One reason for our caution has been the population numbers. Another is the fact that the region has yet to get back jobs in proper numbers. The recession of 2001 nipped a steady employment recovery in the bud. And, if not for the current recession, the region might finally have set a new record for jobs last year. But “no dice” remains the verdict on the institution of a new era in employment, see figure 3.
That said, the transformation of the region’s economy since the end the 1990s has been solid. This in turn has helped us withstand some significant kicks in the shins. Foremost among them have been the departure of three storied and important corporate leaders. I have in mind CBS’s sale to Viacom and dismemberment of Westinghouse, the US Airways bankruptcy and abandonment of its Pittsburgh hub for Charlotte, and Mellon Bank’s merger with the Bank of New York.

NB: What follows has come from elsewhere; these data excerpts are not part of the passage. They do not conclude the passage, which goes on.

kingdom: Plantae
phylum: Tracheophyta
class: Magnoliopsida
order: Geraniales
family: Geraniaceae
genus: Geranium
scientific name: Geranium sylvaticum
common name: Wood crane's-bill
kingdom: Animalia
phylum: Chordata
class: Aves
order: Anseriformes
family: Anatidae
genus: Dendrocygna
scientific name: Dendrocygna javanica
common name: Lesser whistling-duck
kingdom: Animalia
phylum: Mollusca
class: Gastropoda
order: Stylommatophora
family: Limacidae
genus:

Among many positives during the same period have been the well chronicled public and private investment in higher education and health care, with Pitt’s hospitals and research and Carnegie Mellon’s groundbreaking advances in robotics and artificial intelligence in the forefront. There has been a concurrent major investment in the development of land adjacent to the rivers, particularly in and around the Golden Triangle. In all cases (sports stadiums, a convention center, a subway extension and a casino), applause has been far from universal, at least from those who had no money or reputation at risk.
If the emphasis on superior design and environmental sensitivity that have characterized these developments can be sustained, they should all prove to be positives in the manner of the earlier office towers and subway. Two very recent developments seem to me to have the potential to be even more significant: The reemergence of a Westinghouse spinoff as a global leader in nuclear power plant development, and PNC’s purchase of National City, forming the nation’s fifth largest bank. New size and reach are not something we’ve seen much of in our home-based corporations.
This is a powerful assembly of new assets to build upon if we pay attention to…
The available data clearly indicate that we do not compare favorably on a number of social and civic measures with other regions of the country with which we compete for research dollars, business contracts and cultural excellence. Poverty, environmental damage and dysfunctional local governments are three important examples. None is a matter newly arrived. All are part of our industrial heritage; in many cases, they’ve been around for so long that we stopped noticing.
Figure 4 highlights the consequences of abandoning the core city. Comparable experiences have occurred up and down the three rivers in the towns and small cities where steel manufacturing once held sway. As we tackle those challenges together with our newfound “clear-eyed” realism, there is reason to feel good about things besides our extraordinarily well-named professional football team.